**Work item**
Nothing but the text of the records should come back; copy it exactly and leave the pictures out.

**Records for the exercise**
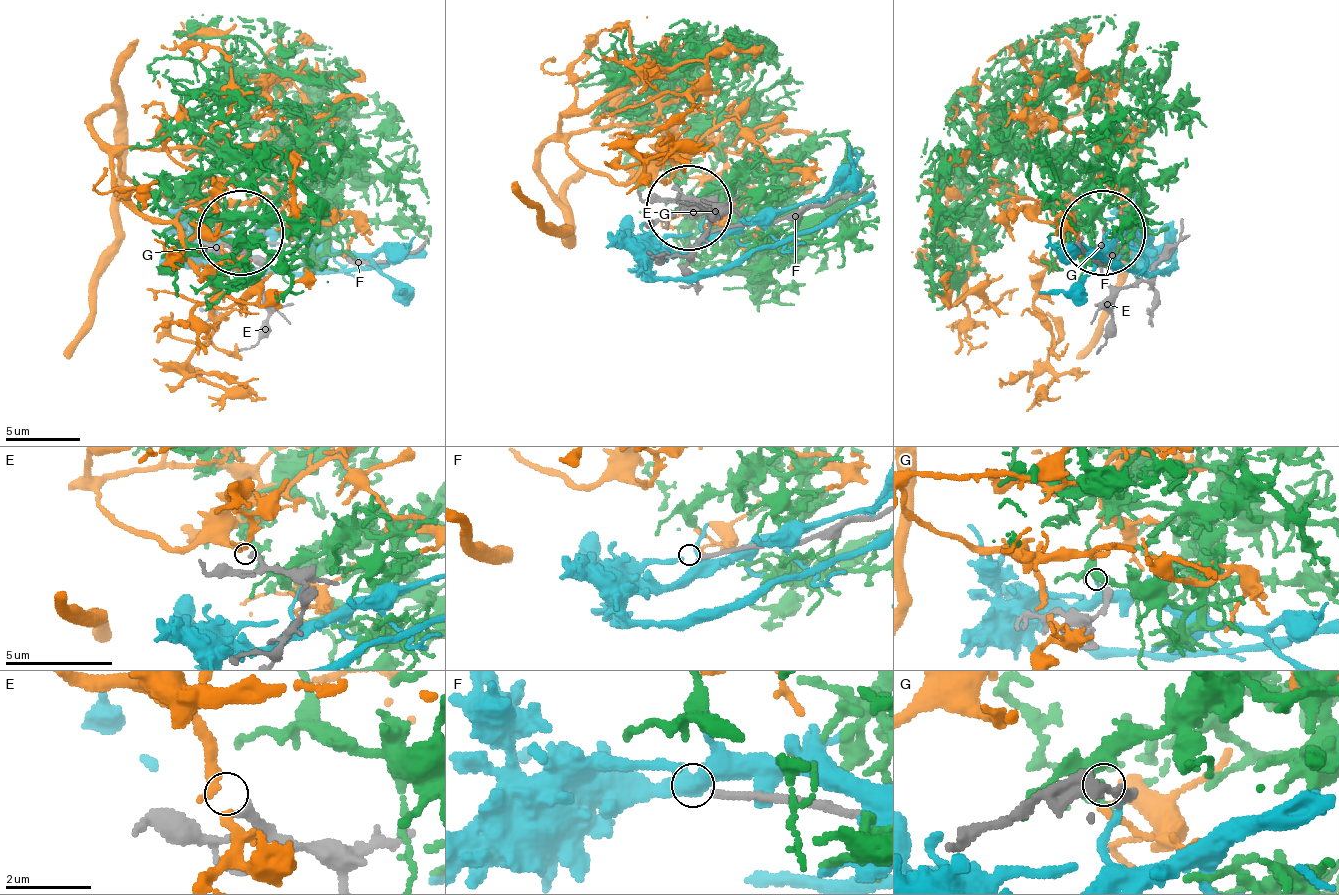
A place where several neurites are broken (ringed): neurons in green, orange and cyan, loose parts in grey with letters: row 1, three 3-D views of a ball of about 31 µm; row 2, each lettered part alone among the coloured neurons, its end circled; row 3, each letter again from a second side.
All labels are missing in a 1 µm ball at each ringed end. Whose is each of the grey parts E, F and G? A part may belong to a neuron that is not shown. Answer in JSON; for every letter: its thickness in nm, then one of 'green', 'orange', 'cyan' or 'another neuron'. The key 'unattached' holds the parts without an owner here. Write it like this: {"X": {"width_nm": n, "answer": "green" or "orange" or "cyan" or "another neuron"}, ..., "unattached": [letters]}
{"E": {"width_nm": 240, "answer": "orange"}, "F": {"width_nm": 180, "answer": "cyan"}, "G": {"width_nm": 240, "answer": "green"}, "unattached": []}

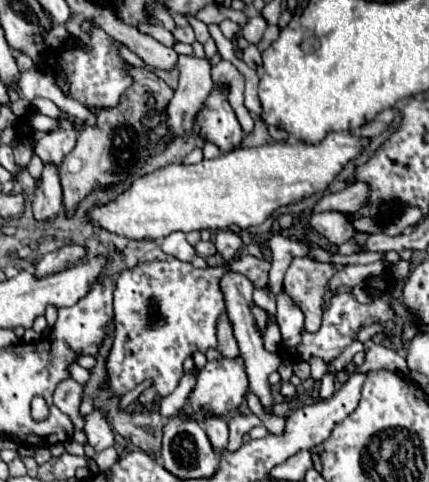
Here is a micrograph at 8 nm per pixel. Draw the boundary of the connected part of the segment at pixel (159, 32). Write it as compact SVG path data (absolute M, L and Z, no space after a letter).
M157 23L157 25L143 25L143 27L139 27L139 31L155 37L159 43L163 43L167 47L173 47L177 43L177 39L171 35L171 31L167 31L161 23Z

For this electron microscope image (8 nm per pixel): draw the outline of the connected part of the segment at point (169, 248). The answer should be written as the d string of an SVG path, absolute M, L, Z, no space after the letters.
M175 231L175 233L167 235L163 239L163 243L161 243L161 249L167 255L173 255L173 257L177 257L181 261L191 261L195 257L195 249L193 249L193 245L187 243L183 231Z

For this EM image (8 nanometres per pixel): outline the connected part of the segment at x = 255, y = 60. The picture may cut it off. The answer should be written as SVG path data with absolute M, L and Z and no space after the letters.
M251 44L244 51L242 56L243 61L251 68L256 69L258 66L262 64L261 53L258 48Z

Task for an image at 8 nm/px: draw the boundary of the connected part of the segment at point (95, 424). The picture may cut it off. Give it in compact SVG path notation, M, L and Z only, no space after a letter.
M99 411L85 417L85 433L87 433L87 443L93 445L95 451L101 451L113 445L111 425L107 423L105 415Z

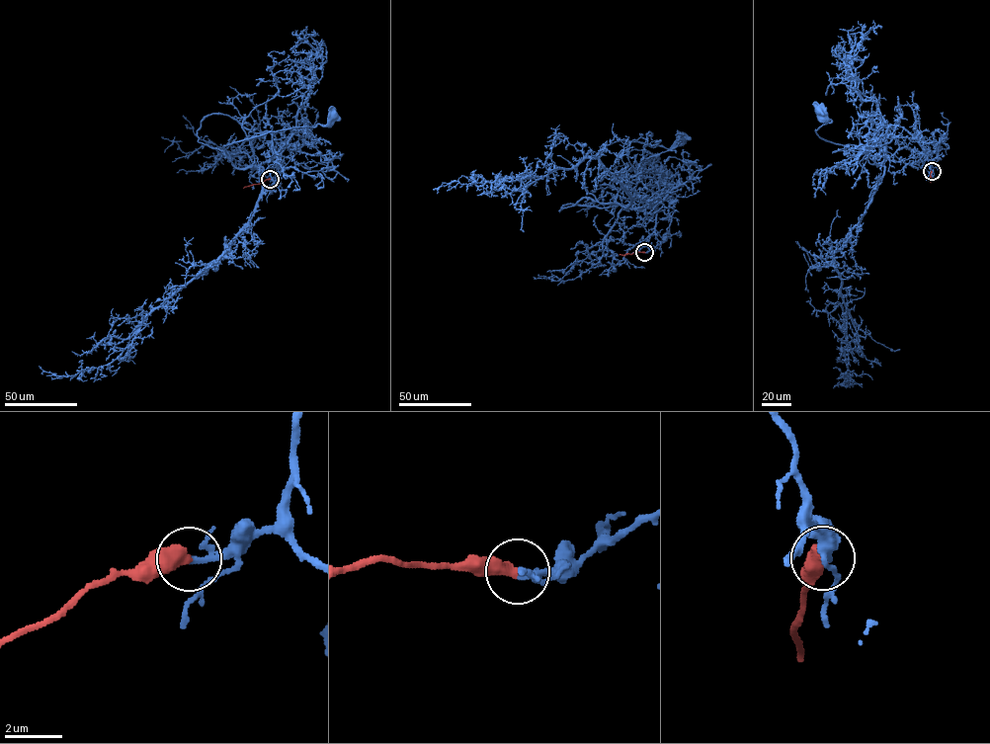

**Problem solution**
A place where several neurites are broken (ringed): neurons in green, orange and cyan, loose parts in grey with letters: row 1, three 3-D views of a ball of about 31 µm; row 2, each lettered part alone among the coloured neurons, its end circled; row 3, each letter again from a second side.
All labels are missing in a 1 µm ball at each ringed end. Whose is each of the grey parts E, F and G? A part may belong to a neuron that is not shown. Answer in JSON; for every letter: its thickness in nm, then one of 'green', 'orange', 'cyan' or 'another neuron'. The key 'unattached' holds the parts without an owner here. Write it like this: {"X": {"width_nm": n, "answer": "green" or "orange" or "cyan" or "another neuron"}, ..., "unattached": [letters]}
{"E": {"width_nm": 240, "answer": "orange"}, "F": {"width_nm": 180, "answer": "cyan"}, "G": {"width_nm": 240, "answer": "green"}, "unattached": []}

Here is a micrograph at 8 nm per pixel. Draw the boundary of the connected part of the segment at pixel (159, 32). Write it as compact SVG path data (absolute M, L and Z, no space after a letter).
M157 23L157 25L143 25L143 27L139 27L139 31L155 37L159 43L163 43L167 47L173 47L177 43L177 39L171 35L171 31L167 31L161 23Z

For this electron microscope image (8 nm per pixel): draw the outline of the connected part of the segment at point (169, 248). The answer should be written as the d string of an SVG path, absolute M, L, Z, no space after the letters.
M175 231L175 233L167 235L163 239L163 243L161 243L161 249L167 255L173 255L173 257L177 257L181 261L191 261L195 257L195 249L193 249L193 245L187 243L183 231Z

For this EM image (8 nanometres per pixel): outline the connected part of the segment at x = 255, y = 60. The picture may cut it off. The answer should be written as SVG path data with absolute M, L and Z and no space after the letters.
M251 44L244 51L242 56L243 61L251 68L256 69L258 66L262 64L261 53L258 48Z

Task for an image at 8 nm/px: draw the boundary of the connected part of the segment at point (95, 424). The picture may cut it off. Give it in compact SVG path notation, M, L and Z only, no space after a letter.
M99 411L85 417L85 433L87 433L87 443L93 445L95 451L101 451L113 445L111 425L107 423L105 415Z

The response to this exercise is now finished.